**TASK DIRECTIONS**
Go over the data below and say how many lines hold the word "compiled". Only the number is needed.

[Extracted data entries]
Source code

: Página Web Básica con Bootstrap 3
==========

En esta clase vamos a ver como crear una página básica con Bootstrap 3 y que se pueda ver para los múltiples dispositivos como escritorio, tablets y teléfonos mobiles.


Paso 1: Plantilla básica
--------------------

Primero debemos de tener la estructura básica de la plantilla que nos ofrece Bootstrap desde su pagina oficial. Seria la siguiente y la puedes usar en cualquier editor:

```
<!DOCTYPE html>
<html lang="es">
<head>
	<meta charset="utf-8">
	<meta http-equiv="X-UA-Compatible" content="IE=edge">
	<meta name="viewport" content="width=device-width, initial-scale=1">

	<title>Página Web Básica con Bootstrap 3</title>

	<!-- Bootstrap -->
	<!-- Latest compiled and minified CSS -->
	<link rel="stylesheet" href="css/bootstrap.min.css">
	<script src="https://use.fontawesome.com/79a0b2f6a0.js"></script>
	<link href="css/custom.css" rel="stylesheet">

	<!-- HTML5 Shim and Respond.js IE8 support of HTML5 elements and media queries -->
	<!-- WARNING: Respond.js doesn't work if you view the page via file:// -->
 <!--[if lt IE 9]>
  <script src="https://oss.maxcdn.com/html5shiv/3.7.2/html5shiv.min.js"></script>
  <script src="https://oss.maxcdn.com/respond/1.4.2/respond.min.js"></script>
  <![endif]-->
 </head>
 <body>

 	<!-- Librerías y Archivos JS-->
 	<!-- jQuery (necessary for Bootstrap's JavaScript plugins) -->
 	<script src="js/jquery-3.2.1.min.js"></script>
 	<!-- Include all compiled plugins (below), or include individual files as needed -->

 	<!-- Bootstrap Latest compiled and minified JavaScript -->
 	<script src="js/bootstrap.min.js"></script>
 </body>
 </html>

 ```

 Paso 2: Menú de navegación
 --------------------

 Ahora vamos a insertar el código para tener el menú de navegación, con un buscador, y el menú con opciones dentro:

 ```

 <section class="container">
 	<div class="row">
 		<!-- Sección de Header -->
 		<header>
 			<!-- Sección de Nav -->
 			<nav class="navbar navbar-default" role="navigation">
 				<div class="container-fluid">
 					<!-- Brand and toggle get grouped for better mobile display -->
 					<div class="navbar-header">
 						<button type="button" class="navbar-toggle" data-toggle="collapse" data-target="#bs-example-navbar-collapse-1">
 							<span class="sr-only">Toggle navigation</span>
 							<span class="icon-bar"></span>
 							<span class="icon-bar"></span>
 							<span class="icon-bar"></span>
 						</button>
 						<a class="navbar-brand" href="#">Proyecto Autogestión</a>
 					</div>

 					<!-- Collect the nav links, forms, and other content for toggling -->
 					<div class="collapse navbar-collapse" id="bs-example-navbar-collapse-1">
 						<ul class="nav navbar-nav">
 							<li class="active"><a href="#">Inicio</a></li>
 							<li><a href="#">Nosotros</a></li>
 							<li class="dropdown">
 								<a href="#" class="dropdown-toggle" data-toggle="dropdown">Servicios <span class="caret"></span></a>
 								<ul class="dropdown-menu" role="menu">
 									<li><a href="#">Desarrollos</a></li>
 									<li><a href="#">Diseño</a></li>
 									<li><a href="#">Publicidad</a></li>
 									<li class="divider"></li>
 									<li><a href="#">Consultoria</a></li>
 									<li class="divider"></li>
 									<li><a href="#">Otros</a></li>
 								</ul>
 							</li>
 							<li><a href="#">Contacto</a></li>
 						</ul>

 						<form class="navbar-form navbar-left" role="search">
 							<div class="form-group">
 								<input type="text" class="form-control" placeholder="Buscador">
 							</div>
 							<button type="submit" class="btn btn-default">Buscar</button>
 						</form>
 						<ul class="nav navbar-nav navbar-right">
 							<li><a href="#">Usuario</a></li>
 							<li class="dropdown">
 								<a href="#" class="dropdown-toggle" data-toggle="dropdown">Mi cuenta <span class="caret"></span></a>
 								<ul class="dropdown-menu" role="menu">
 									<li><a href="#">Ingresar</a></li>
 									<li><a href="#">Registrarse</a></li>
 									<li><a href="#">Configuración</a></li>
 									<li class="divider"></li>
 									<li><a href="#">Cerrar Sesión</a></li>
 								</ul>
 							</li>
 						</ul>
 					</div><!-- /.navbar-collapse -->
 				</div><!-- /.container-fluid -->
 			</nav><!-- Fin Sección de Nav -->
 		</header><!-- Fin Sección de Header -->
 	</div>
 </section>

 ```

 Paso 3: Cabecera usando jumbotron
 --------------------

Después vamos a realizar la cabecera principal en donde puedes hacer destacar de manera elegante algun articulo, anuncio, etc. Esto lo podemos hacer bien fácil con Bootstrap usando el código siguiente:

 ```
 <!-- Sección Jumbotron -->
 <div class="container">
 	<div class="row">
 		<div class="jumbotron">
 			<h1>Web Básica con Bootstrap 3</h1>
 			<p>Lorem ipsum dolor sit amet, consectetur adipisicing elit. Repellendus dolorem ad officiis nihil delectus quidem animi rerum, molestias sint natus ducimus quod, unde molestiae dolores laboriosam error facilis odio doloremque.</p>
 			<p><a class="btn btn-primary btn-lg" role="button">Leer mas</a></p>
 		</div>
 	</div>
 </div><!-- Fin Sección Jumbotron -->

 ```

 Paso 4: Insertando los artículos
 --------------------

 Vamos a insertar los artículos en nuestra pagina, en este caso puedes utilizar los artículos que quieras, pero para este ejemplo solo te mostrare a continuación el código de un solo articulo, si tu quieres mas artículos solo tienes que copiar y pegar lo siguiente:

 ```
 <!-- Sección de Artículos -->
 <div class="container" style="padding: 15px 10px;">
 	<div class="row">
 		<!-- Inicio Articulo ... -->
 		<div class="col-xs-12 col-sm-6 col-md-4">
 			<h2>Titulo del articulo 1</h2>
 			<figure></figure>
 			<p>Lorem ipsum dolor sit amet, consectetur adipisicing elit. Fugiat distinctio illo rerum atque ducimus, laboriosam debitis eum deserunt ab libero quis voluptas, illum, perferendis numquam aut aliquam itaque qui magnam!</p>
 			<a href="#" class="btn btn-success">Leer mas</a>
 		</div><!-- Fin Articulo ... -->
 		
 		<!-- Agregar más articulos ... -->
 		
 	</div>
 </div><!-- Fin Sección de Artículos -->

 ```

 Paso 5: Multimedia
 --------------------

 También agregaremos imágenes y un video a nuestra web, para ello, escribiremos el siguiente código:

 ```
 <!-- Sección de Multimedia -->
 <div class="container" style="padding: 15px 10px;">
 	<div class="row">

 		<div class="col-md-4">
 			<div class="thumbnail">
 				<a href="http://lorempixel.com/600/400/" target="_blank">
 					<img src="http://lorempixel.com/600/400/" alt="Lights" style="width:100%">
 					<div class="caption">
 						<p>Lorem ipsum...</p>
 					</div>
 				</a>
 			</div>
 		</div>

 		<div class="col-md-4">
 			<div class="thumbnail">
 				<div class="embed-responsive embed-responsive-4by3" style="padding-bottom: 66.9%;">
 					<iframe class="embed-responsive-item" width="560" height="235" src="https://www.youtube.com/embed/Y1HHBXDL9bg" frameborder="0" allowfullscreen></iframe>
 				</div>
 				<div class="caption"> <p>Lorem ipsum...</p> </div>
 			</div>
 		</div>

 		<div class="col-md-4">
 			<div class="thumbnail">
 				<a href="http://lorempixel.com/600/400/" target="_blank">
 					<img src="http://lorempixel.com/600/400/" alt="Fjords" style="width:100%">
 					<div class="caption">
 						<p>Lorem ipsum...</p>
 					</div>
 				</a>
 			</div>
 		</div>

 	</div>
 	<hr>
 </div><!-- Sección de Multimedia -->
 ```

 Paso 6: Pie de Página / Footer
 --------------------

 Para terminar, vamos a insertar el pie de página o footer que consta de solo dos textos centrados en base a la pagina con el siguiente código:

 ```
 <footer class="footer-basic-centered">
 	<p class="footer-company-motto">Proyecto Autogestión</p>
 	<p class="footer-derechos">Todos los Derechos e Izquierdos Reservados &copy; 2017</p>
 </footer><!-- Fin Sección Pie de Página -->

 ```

**TASK RESULT**
3